» **JOB**: List, from the lines below, each one with "Python" in it.
=== SOURCE INFORMATION ===
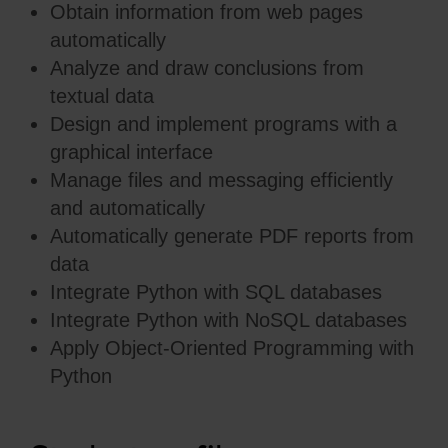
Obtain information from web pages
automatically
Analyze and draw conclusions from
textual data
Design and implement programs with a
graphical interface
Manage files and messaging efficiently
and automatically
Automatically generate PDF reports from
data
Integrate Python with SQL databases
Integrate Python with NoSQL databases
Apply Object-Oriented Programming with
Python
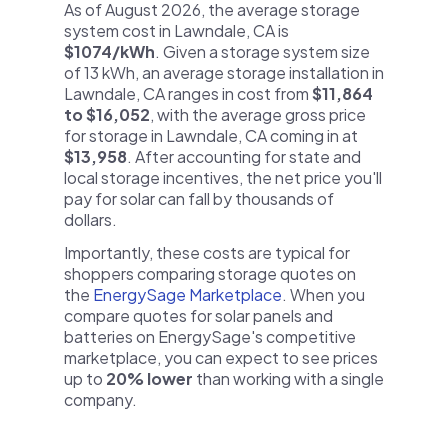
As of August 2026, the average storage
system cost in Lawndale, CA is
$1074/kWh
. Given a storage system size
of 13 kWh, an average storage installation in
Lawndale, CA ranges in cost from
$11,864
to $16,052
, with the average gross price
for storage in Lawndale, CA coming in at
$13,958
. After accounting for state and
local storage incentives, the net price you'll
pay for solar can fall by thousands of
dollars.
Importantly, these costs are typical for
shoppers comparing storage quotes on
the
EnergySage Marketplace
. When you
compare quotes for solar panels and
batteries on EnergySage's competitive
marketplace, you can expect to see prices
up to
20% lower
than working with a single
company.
===
=== SOURCE INFORMATION ===
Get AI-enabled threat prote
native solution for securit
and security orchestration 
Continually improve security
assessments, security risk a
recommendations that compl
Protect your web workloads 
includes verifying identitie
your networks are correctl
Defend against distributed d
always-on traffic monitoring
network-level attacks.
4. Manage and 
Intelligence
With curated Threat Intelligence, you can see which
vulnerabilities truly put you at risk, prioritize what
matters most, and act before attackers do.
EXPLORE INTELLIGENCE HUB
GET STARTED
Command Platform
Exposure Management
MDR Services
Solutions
===
=== SOURCE INFORMATION ===
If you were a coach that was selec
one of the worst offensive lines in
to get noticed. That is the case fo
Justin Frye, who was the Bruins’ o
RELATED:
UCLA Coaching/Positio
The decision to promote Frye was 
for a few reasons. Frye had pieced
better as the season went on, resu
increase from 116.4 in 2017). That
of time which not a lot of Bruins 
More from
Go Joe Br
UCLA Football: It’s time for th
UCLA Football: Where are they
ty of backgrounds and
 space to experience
===
» **RESPONSE AREA**:
Integrate Python with SQL databases
Integrate Python with NoSQL databases
Python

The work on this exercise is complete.